As featured in The Sunday Times Home Front column (14 May 2017)
UK Construction Week, the UK’s largest gathering and community of construction professionals, has conducted a survey to uncover and tackle issues facing construction, housebuilding and skills in the run up to the General Election. With over 1,000 responses from a cross section of professionals working in the sector, key points from the survey include:
• Sir Richard Branson named as ‘the best person’ to head up new infrastructure projects
• 38% want Gavin Barwell to retain his position as Housing Minister
• 77% believe state intervention is needed for more housing
• 54% call for more housebuilding on brownfield sites
One of the most significant results from the survey was for Sir Richard Branson, who was voted as the best person to spearhead new UK infrastructure projects, such as HS2 and Heathrow Airport, signalling a need for more entrepreneurial vision in tackling large scale projects.
On the result, Sir Richard Branson said: “I’m very flattered by the survey. The only danger is that if I oversaw these key infrastructure projects then by the time I’ve finished there would only be room for one airline and one train company, both beginning with the letter V! The key thing one needs to get right is to plan these major projects with the customer's needs in mind. Too often these are planned by engineers for engineers and fail to meet the user's demand. This means they are underused and fail to have the major impact they should do.”
Further results show a three way split on the government’s current housing policy with a third of those polled voting both for and against current policies, and a third not convinced either way.
Over half of those surveyed (54%) called for the next elected government to be more aggressive with planning permissions on brownfield sites to enable house building.
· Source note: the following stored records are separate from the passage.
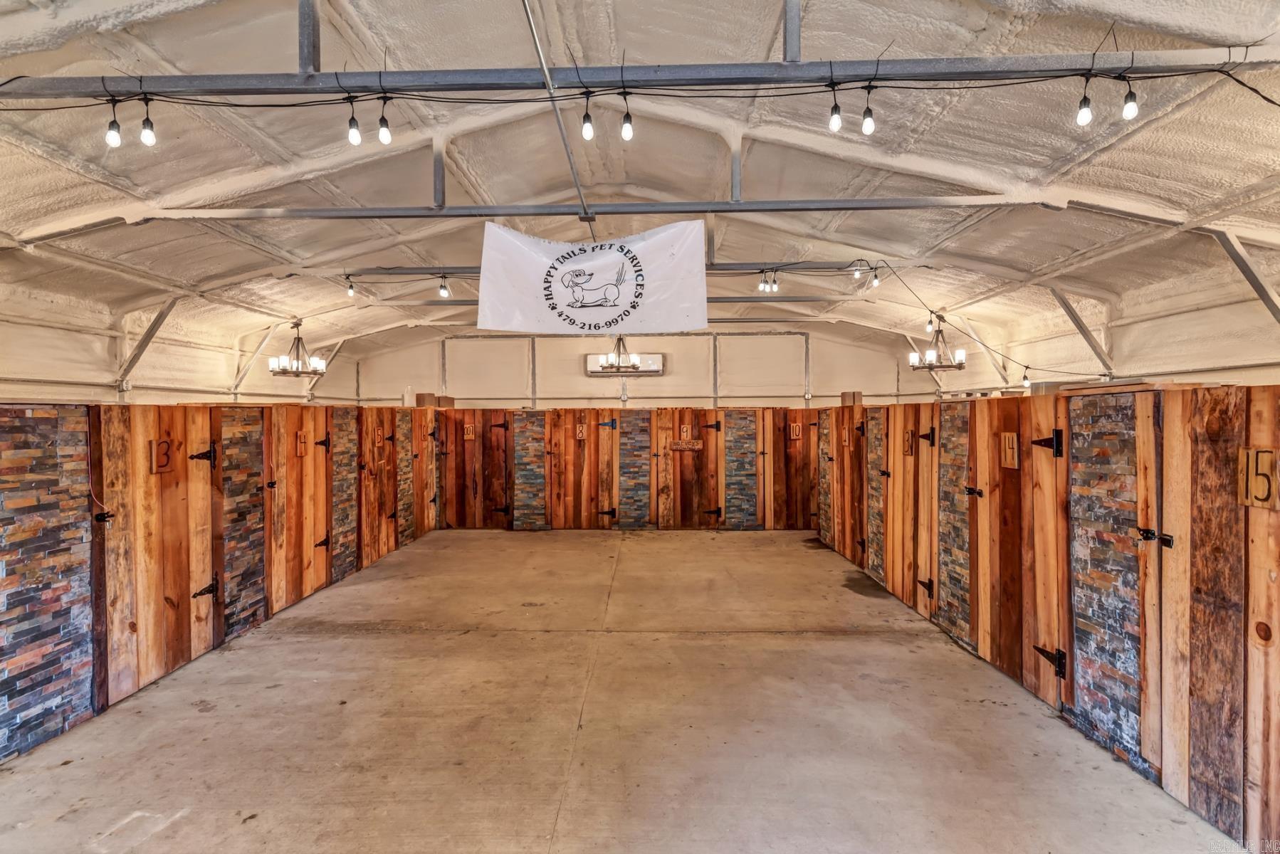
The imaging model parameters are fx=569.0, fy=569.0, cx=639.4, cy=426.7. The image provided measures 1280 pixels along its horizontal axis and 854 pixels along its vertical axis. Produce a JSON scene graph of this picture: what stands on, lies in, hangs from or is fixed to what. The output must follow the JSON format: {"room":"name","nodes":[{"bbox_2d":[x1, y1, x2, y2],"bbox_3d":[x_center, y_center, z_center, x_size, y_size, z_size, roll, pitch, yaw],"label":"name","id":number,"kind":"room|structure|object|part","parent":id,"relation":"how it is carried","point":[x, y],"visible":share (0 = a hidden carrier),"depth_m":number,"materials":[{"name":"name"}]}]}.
{"room":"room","nodes":[
{"label":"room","id":0,"kind":"room"},
{"bbox_2d":[0,273,348,406],"bbox_3d":[-6.606,-0.107,6.298,0.227,3.292,11.356,0,1,1],"label":"left wall","id":1,"kind":"structure","parent":0,"point":[3,387],"depth_m":7.36,"materials":[{"name":"white paint"}]},
{"bbox_2d":[116,296,179,392],"bbox_3d":[-6.524,-1.040,7.554,0.716,1.344,0.305,0,1,1],"label":"diagonal brace","id":2,"kind":"object","parent":1,"relation":"attached to","point":[156,320],"visible":0.75,"depth_m":7.50,"materials":[{"name":"metal"}]},
{"bbox_2d":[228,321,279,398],"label":"metal brace","id":3,"kind":"object","parent":1,"relation":"attached to","point":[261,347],"visible":0.85,"depth_m":9.35,"materials":[{"name":"white metal"}]},
{"bbox_2d":[0,400,439,769],"bbox_3d":[-3.033,0.769,4.853,0.249,1.673,6.477,0,1,1],"label":"left partition wall","id":4,"kind":"structure","parent":0,"point":[41,735],"depth_m":3.59,"materials":[{"name":"brown wood"}]},
{"bbox_2d":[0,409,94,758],"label":"stone panel","id":5,"kind":"object","parent":4,"relation":"in","point":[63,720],"visible":0.84,"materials":[{"name":"multicoloured stone"}]},
{"bbox_2d":[101,407,220,701],"bbox_3d":[-3.006,0.742,3.673,0.079,1.717,0.727,0,1,1],"label":"door","id":6,"kind":"structure","parent":4,"relation":"in","point":[161,574],"depth_m":3.58,"materials":[{"name":"brown wood"}]},
{"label":"hinge","id":7,"kind":"part","parent":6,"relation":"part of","materials":[{"name":"black metal"}]},
{"bbox_2d":[149,437,174,473],"bbox_3d":[-3.083,0.188,3.673,0.019,0.223,0.183,0,1,1],"label":"number sign","id":8,"kind":"object","parent":6,"relation":"attached to","point":[161,456],"visible":0.92,"depth_m":3.67,"materials":[{"name":"brown wood"}]},
{"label":"hinge","id":9,"kind":"part","parent":6,"relation":"part of","materials":[{"name":"black metal"}]},
{"bbox_2d":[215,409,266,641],"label":"stone panel","id":10,"kind":"structure","parent":4,"relation":"in","point":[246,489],"depth_m":4.41,"materials":[{"name":"stone"}]},
{"bbox_2d":[271,408,331,610],"bbox_3d":[-3.046,0.726,5.244,0.084,1.686,0.789,0,1,1],"label":"door","id":11,"kind":"structure","parent":4,"relation":"in","point":[309,571],"depth_m":5.18,"materials":[{"name":"brown wood"}]},
{"bbox_2d":[295,430,308,456],"bbox_3d":[-3.068,0.161,5.173,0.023,0.221,0.170,0,1,1],"label":"number sign","id":12,"kind":"object","parent":11,"relation":"attached to","point":[301,439],"visible":0.97,"depth_m":5.17,"materials":[{"name":"wood"}]},
{"bbox_2d":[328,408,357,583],"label":"stone panel","id":13,"kind":"structure","parent":4,"relation":"in","point":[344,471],"depth_m":5.95,"materials":[{"name":"stone"}]},
{"bbox_2d":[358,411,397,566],"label":"door","id":14,"kind":"structure","parent":4,"relation":"in","point":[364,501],"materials":[{"name":"brown wood"}]},
{"bbox_2d":[373,429,384,446],"bbox_3d":[-3.046,0.142,6.649,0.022,0.187,0.178,0,1,1],"label":"number sign","id":15,"kind":"object","parent":4,"relation":"attached to","point":[379,439],"visible":0.98,"depth_m":6.64,"materials":[{"name":"brown wood"}]},
{"bbox_2d":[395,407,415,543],"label":"stone panel","id":16,"kind":"structure","parent":4,"relation":"in","point":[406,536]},
{"bbox_2d":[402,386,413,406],"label":"bottle","id":17,"kind":"object","parent":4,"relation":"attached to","point":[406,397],"visible":0.82,"depth_m":8.52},
{"bbox_2d":[0,528,1242,853],"bbox_3d":[-0.209,1.638,3.656,7.360,0.132,11.257,0,1,1],"label":"concrete floor","id":18,"kind":"structure","parent":0,"point":[384,574],"depth_m":3.01,"materials":[{"name":"concrete"}]},
{"bbox_2d":[434,403,820,533],"bbox_3d":[-0.133,0.643,8.451,5.799,1.726,0.160,0,1,1],"label":"partition wall","id":19,"kind":"structure","parent":0,"point":[564,412],"depth_m":8.39,"materials":[{"name":"brown wood"}]},
{"bbox_2d":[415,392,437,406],"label":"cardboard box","id":20,"kind":"object","parent":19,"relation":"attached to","point":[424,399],"visible":0.83,"depth_m":8.66,"materials":[{"name":"brown"}]},
{"bbox_2d":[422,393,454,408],"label":"cardboard box","id":21,"kind":"object","parent":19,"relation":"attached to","point":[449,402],"visible":0.76,"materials":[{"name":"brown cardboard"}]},
{"bbox_2d":[462,423,475,440],"bbox_3d":[-2.500,0.088,8.353,0.166,0.232,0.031,0,1,1],"label":"number sign","id":22,"kind":"object","parent":19,"relation":"attached to","point":[467,436],"visible":0.95,"depth_m":8.34,"materials":[{"name":"brown wood"}]},
{"bbox_2d":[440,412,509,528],"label":"wooden door","id":23,"kind":"structure","parent":19,"relation":"in","point":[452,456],"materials":[{"name":"brown wood"}]},
{"bbox_2d":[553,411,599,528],"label":"door","id":24,"kind":"structure","parent":19,"relation":"in","point":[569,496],"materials":[{"name":"brown wood"}]},
{"bbox_2d":[575,422,588,439],"bbox_3d":[-0.837,0.073,8.224,0.159,0.221,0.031,0,1,1],"label":"number sign","id":25,"kind":"object","parent":19,"relation":"attached to","point":[584,431],"visible":0.96,"depth_m":8.22,"materials":[{"name":"brown wood"}]},
{"bbox_2d":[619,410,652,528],"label":"stone panel","id":26,"kind":"object","parent":19,"relation":"in","point":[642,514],"visible":0.94,"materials":[{"name":"stone"}]},
{"bbox_2d":[669,439,702,450],"bbox_3d":[0.683,0.282,8.423,0.554,0.162,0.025,0,1,1],"label":"wooden sign","id":27,"kind":"object","parent":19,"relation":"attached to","point":[700,444],"visible":0.98,"depth_m":8.41,"materials":[{"name":"brown wood"}]},
{"bbox_2d":[654,410,721,527],"bbox_3d":[0.745,0.696,8.286,0.937,1.677,0.091,0,1,1],"label":"door","id":28,"kind":"structure","parent":19,"relation":"in","point":[687,501],"depth_m":8.27,"materials":[{"name":"brown wood"}]},
{"bbox_2d":[679,423,692,440],"bbox_3d":[0.679,0.089,8.385,0.162,0.236,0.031,0,1,1],"label":"number sign","id":29,"kind":"object","parent":28,"relation":"attached to","point":[685,434],"visible":0.95,"depth_m":8.38,"materials":[{"name":"brown wood"}]},
{"bbox_2d":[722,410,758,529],"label":"stone panel","id":30,"kind":"structure","parent":19,"relation":"in","point":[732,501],"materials":[{"name":"stone"}]},
{"bbox_2d":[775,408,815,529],"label":"door","id":31,"kind":"structure","parent":19,"relation":"in","point":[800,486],"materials":[{"name":"brown wood"}]},
{"bbox_2d":[789,422,802,439],"bbox_3d":[2.234,0.071,8.114,0.184,0.235,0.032,0,1,1],"label":"number sign","id":32,"kind":"object","parent":19,"relation":"attached to","point":[797,429],"visible":0.9,"depth_m":8.10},
{"bbox_2d":[337,326,924,409],"bbox_3d":[-0.163,-0.428,11.996,11.666,3.574,0.234,0,1,1],"label":"back wall","id":33,"kind":"structure","parent":0,"point":[682,382],"depth_m":11.84,"materials":[{"name":"paint"}]},
{"bbox_2d":[587,352,663,375],"bbox_3d":[-0.267,-1.237,11.225,1.421,0.400,0.232,0,1,1],"label":"air conditioner","id":34,"kind":"object","parent":33,"relation":"attached to","point":[657,357],"visible":0.59,"depth_m":11.14,"materials":[{"name":"white"}]},
{"bbox_2d":[0,0,1279,389],"bbox_3d":[-0.378,-2.209,4.809,11.760,1.149,12.775,0,1,1],"label":"ceiling","id":35,"kind":"structure","parent":0,"point":[1246,183],"depth_m":4.48,"materials":[{"name":"white paint"}]},
{"bbox_2d":[266,318,326,376],"bbox_3d":[-4.942,-1.139,8.219,0.734,0.820,0.768,0,1,1],"label":"chandelier","id":36,"kind":"object","parent":35,"relation":"hanging from","point":[274,372],"visible":0.99,"depth_m":8.14,"materials":[{"name":"metal"}]},
{"bbox_2d":[519,0,597,231],"bbox_3d":[-0.553,-2.229,3.903,0.098,0.383,3.089,0,1,1],"label":"metal pole","id":37,"kind":"object","parent":35,"relation":"attached to","point":[537,45],"visible":0.97,"depth_m":3.75,"materials":[{"name":"metal"}]},
{"bbox_2d":[472,219,708,334],"bbox_3d":[-0.347,-1.047,4.016,1.669,0.803,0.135,0,1,1],"label":"banner","id":38,"kind":"object","parent":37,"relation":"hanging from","point":[530,258],"visible":1,"depth_m":4.00,"materials":[{"name":"white fabric"}]},
{"bbox_2d":[111,193,1071,221],"bbox_3d":[-0.207,-1.982,5.119,9.103,0.191,0.140,0,1,1],"label":"ceiling beam","id":39,"kind":"structure","parent":35,"relation":"attached to","point":[522,210],"depth_m":5.05,"materials":[{"name":"grey metal"}]},
{"bbox_2d":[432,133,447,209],"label":"metal post","id":40,"kind":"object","parent":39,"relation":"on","point":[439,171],"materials":[{"name":"grey metal"}]},
{"bbox_2d":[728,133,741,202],"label":"metal post","id":41,"kind":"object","parent":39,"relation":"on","point":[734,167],"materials":[{"name":"grey metal"}]},
{"bbox_2d":[330,261,895,275],"bbox_3d":[-0.195,-1.975,6.973,6.935,0.185,0.099,0,1,1],"label":"ceiling beam","id":42,"kind":"object","parent":35,"relation":"hanging from","point":[416,273],"visible":0.71,"depth_m":6.94,"materials":[{"name":"metal"}]},
{"bbox_2d":[345,276,355,297],"bbox_3d":[-3.504,-1.701,6.891,0.093,0.223,0.093,0,1,1],"label":"light bulb","id":43,"kind":"object","parent":42,"relation":"hanging from","point":[352,287],"visible":0.96,"depth_m":6.87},
{"bbox_2d":[437,274,449,297],"bbox_3d":[-2.315,-1.660,6.738,0.104,0.229,0.105,0,1,1],"label":"light bulb","id":44,"kind":"object","parent":42,"relation":"hanging from","point":[444,287],"visible":0.98,"depth_m":6.71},
{"bbox_2d":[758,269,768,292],"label":"light bulb","id":45,"kind":"object","parent":42,"relation":"hanging from","point":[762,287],"visible":0.97,"depth_m":6.57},
{"bbox_2d":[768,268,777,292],"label":"light bulb","id":46,"kind":"object","parent":42,"relation":"hanging from","point":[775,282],"visible":0.98,"depth_m":6.69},
{"bbox_2d":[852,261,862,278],"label":"light bulb","id":47,"kind":"object","parent":42,"relation":"hanging from","point":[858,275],"visible":0.94,"depth_m":6.27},
{"bbox_2d":[869,265,880,289],"bbox_3d":[2.697,-1.715,6.492,0.098,0.255,0.098,0,1,1],"label":"light bulb","id":48,"kind":"object","parent":42,"relation":"hanging from","point":[875,282],"visible":0.96,"depth_m":6.47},
{"bbox_2d":[593,337,642,371],"bbox_3d":[-0.323,-1.194,8.445,0.676,0.743,0.704,0,1,1],"label":"chandelier","id":49,"kind":"object","parent":35,"relation":"hanging from","point":[612,367],"visible":0.91,"depth_m":8.36,"materials":[{"name":"metal"}]},
{"bbox_2d":[1,50,1279,98],"bbox_3d":[-0.074,-1.836,2.941,7.874,0.159,0.185,0,1,1],"label":"metal beam","id":50,"kind":"structure","parent":35,"relation":"attached to","point":[860,75],"depth_m":2.88,"materials":[{"name":"grey metal"}]},
{"bbox_2d":[104,98,122,146],"bbox_3d":[-2.659,-1.534,2.873,0.076,0.231,0.077,0,1,1],"label":"light bulb","id":51,"kind":"object","parent":50,"relation":"hanging from","point":[114,143],"visible":0.96,"depth_m":2.86,"materials":[{"name":"white glass"}]},
{"bbox_2d":[139,98,156,146],"bbox_3d":[-2.518,-1.552,2.907,0.074,0.215,0.075,0,1,1],"label":"light bulb","id":52,"kind":"object","parent":50,"relation":"hanging from","point":[146,135],"visible":0.99,"depth_m":2.89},
{"bbox_2d":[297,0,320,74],"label":"metal post","id":53,"kind":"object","parent":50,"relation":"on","point":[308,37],"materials":[{"name":"grey metal"}]},
{"bbox_2d":[346,98,361,144],"bbox_3d":[-1.502,-1.574,2.990,0.075,0.196,0.076,0,1,1],"label":"light bulb","id":54,"kind":"object","parent":50,"relation":"hanging from","point":[357,140],"visible":0.99,"depth_m":2.97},
{"bbox_2d":[377,96,392,144],"bbox_3d":[-1.365,-1.604,3.037,0.076,0.195,0.077,0,1,1],"label":"light bulb","id":55,"kind":"object","parent":50,"relation":"hanging from","point":[386,135],"visible":0.99,"depth_m":3.02,"materials":[{"name":"white glass"}]},
{"bbox_2d":[580,93,595,141],"bbox_3d":[-0.277,-1.643,3.024,0.077,0.246,0.080,0,1,1],"label":"light bulb","id":56,"kind":"object","parent":50,"relation":"hanging from","point":[587,130],"visible":0.99,"depth_m":3.00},
{"bbox_2d":[619,93,633,140],"bbox_3d":[-0.068,-1.636,3.007,0.078,0.249,0.081,0,1,1],"label":"light bulb","id":57,"kind":"object","parent":50,"relation":"hanging from","point":[624,133],"visible":0.99,"depth_m":2.98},
{"bbox_2d":[4,62,1279,144],"bbox_3d":[-0.006,-1.735,2.989,8.555,0.352,0.397,0,1,1],"label":"string light","id":58,"kind":"object","parent":50,"relation":"hanging from","point":[241,105],"visible":0.9,"depth_m":2.98,"materials":[{"name":"black plastic"}]},
{"bbox_2d":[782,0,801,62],"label":"metal post","id":59,"kind":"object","parent":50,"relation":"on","point":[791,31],"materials":[{"name":"grey metal"}]},
{"bbox_2d":[827,85,842,132],"bbox_3d":[1.000,-1.616,2.899,0.075,0.222,0.076,0,1,1],"label":"light bulb","id":60,"kind":"object","parent":50,"relation":"hanging from","point":[832,125],"visible":0.99,"depth_m":2.88,"materials":[{"name":"glass"}]},
{"bbox_2d":[859,86,876,135],"bbox_3d":[1.178,-1.619,2.930,0.078,0.242,0.080,0,1,1],"label":"light bulb","id":61,"kind":"object","parent":50,"relation":"hanging from","point":[865,128],"visible":0.99,"depth_m":2.91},
{"bbox_2d":[1075,76,1093,125],"bbox_3d":[2.170,-1.564,2.766,0.071,0.196,0.073,0,1,1],"label":"light bulb","id":62,"kind":"object","parent":50,"relation":"hanging from","point":[1083,118],"visible":0.99,"depth_m":2.75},
{"bbox_2d":[1121,76,1139,119],"bbox_3d":[2.330,-1.566,2.704,0.070,0.199,0.071,0,1,1],"label":"light bulb","id":63,"kind":"object","parent":50,"relation":"hanging from","point":[1130,110],"visible":0.97,"depth_m":2.68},
{"bbox_2d":[909,313,967,370],"bbox_3d":[4.142,-1.194,7.892,0.713,0.806,0.739,0,1,1],"label":"chandelier","id":64,"kind":"object","parent":35,"relation":"hanging from","point":[960,354],"visible":0.97,"depth_m":7.83,"materials":[{"name":"metal"}]},
{"bbox_2d":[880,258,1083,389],"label":"string light","id":65,"kind":"object","parent":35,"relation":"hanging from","point":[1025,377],"visible":0.92,"depth_m":6.73,"materials":[{"name":"black"}]},
{"bbox_2d":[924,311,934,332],"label":"light bulb","id":66,"kind":"object","parent":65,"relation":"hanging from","point":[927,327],"visible":0.84,"depth_m":7.68,"materials":[{"name":"white glass"}]},
{"bbox_2d":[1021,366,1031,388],"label":"light bulb","id":67,"kind":"object","parent":65,"relation":"hanging from","point":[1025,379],"visible":0.79,"depth_m":5.65,"materials":[{"name":"white glass"}]},
{"bbox_2d":[812,383,1279,853],"bbox_3d":[2.338,0.738,4.226,0.228,1.694,6.121,0,1,1],"label":"right partition wall","id":68,"kind":"structure","parent":0,"point":[910,594],"depth_m":2.73,"materials":[{"name":"brown wood"}]},
{"bbox_2d":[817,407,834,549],"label":"stone panel","id":69,"kind":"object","parent":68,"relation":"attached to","point":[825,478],"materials":[{"name":"stone"}]},
{"bbox_2d":[840,427,850,448],"bbox_3d":[2.352,0.135,6.538,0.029,0.224,0.215,0,1,1],"label":"number sign","id":70,"kind":"object","parent":68,"relation":"attached to","point":[843,436],"visible":0.97,"depth_m":6.53,"materials":[{"name":"brown wood"}]},
{"bbox_2d":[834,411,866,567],"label":"door","id":71,"kind":"structure","parent":68,"relation":"in","point":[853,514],"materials":[{"name":"brown wood"}]},
{"bbox_2d":[840,390,862,406],"bbox_3d":[2.757,-0.361,7.410,0.225,0.196,0.202,0,1,1],"label":"wooden block","id":72,"kind":"object","parent":68,"relation":"attached to","point":[860,394],"visible":0.8,"depth_m":7.34,"materials":[{"name":"brown wood"}]},
{"bbox_2d":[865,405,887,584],"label":"stone panel","id":73,"kind":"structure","parent":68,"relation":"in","point":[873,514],"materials":[{"name":"stone"}]},
{"bbox_2d":[894,407,936,614],"bbox_3d":[2.382,0.737,4.912,0.081,1.684,0.679,0,1,1],"label":"door","id":74,"kind":"structure","parent":68,"relation":"in","point":[922,569],"depth_m":4.85,"materials":[{"name":"brown wood"}]},
{"bbox_2d":[901,429,913,455],"bbox_3d":[2.384,0.143,5.074,0.017,0.217,0.172,0,1,1],"label":"number sign","id":75,"kind":"object","parent":74,"relation":"attached to","point":[908,439],"visible":0.97,"depth_m":5.07,"materials":[{"name":"brown wood"}]},
{"bbox_2d":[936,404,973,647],"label":"stone panel","id":76,"kind":"structure","parent":68,"relation":"in","point":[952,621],"depth_m":4.23,"materials":[{"name":"stone"}]},
{"bbox_2d":[981,395,1068,709],"bbox_3d":[2.312,0.726,3.563,0.088,1.743,0.710,0,1,1],"label":"door","id":77,"kind":"structure","parent":68,"relation":"in","point":[1030,646],"depth_m":3.50,"materials":[{"name":"brown wood"}]},
{"bbox_2d":[999,431,1019,468],"bbox_3d":[2.330,0.151,3.590,0.017,0.230,0.160,0,1,1],"label":"number sign","id":78,"kind":"object","parent":77,"relation":"attached to","point":[1010,444],"visible":0.98,"depth_m":3.58,"materials":[{"name":"brown wood"}]},
{"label":"hinge","id":79,"kind":"part","parent":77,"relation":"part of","materials":[{"name":"black metal"}]},
{"bbox_2d":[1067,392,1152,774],"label":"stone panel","id":80,"kind":"structure","parent":68,"relation":"in","point":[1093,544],"depth_m":2.79,"materials":[{"name":"stone"}]},
{"bbox_2d":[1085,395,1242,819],"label":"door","id":81,"kind":"structure","parent":68,"relation":"in","point":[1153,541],"depth_m":2.75,"materials":[{"name":"brown wood"}]},
{"bbox_2d":[1237,447,1279,509],"bbox_3d":[2.303,0.196,2.109,0.019,0.215,0.151,0,1,1],"label":"number sign","id":82,"kind":"object","parent":68,"relation":"attached to","point":[1266,489],"visible":0.92,"depth_m":2.11,"materials":[{"name":"brown wood"}]},
{"bbox_2d":[912,252,1279,396],"bbox_3d":[5.751,-0.162,5.899,0.207,3.199,10.262,0,1,1],"label":"right wall","id":83,"kind":"structure","parent":0,"point":[1178,362],"depth_m":6.66,"materials":[{"name":"paint"}]},
{"bbox_2d":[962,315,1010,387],"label":"metal brace","id":84,"kind":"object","parent":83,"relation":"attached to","point":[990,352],"visible":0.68,"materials":[{"name":"grey metal"}]},
{"bbox_2d":[1050,287,1115,378],"bbox_3d":[5.720,-1.198,7.359,0.813,1.201,0.193,0,1,1],"label":"metal brace","id":85,"kind":"object","parent":83,"relation":"attached to","point":[1073,315],"visible":0.79,"depth_m":7.32,"materials":[{"name":"metal"}]},
{"bbox_2d":[1203,224,1279,322],"bbox_3d":[5.672,-1.266,5.285,1.065,1.272,0.168,0,1,1],"label":"metal brace","id":86,"kind":"object","parent":83,"relation":"attached to","point":[1241,265],"visible":0.88,"depth_m":5.26,"materials":[{"name":"metal"}]}
]}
Only 11% voted to loosen Green Belt restrictions, dispelling the myth that the construction industry wants to build on protected land.
Although the industry isn’t wholly satisfied with current housing policy, Gavin Barwell was voted overwhelmingly in favour as the best man for the job of Housing Minister, with the next name suggested, Boris Johnson, only receiving a quarter of the number of nominations. Labour’s John Healey, previous Housing Minister under the Labour government, was the third suggestion.
77% of those surveyed believe the only way to reach 1 million homes by 2020 is by state intervention, and for a council house building programme to begin.
For infrastructure, there was a two way split between Vince Cable and Sir Richard Branson who were both voted as the best people to lead UK infrastructure projects, followed by Sir Alan Sugar and Sir James Dyson. A clear indication the industry feels it needs entrepreneurial visionaries to successfully take projects forward to 2021.
On being the highest ranked politician, Sir Vince Cable commented: “I am very pleased with the accolade. Construction badly needs a stronger voice in political life. It is a massively important industry.”
In terms of major projects the industry is generally positive about these going ahead with a Conservative government, with HS2 and Heathrow seen as the safest projects followed by Hinkley point (56%), Crossrail 2 (54%), Thames Tideway (32%) and the road renewal building programme (26%).
However, there is a real concern that major projects will stall if the Conservative government is not re-elected, with a majority of those surveyed believing all projects will stall with HS2 coming out on top (44%) followed by Crossrail 2 (40%) followed by the road renewal building programme (40%), Hinkley Point (30%), Thames Tideway (30%) and Heathrow third runway (26%).
Nathan Garnett, Event Director at Media 10, which runs UKCW, said: “We have seen a great deal of talk around housing and infrastructure in this general election campaign so far, so I think that the main political parties should take note of this industry wide survey. It shows that there are still a lot more assurances and interventions needed to build the homes we need and the infrastructure we have been promised. We will be using these results to make sure the main political parties know what the industry wants, and one clear message is that innovation and entrepreneurial endeavour cannot happen without government assistance.”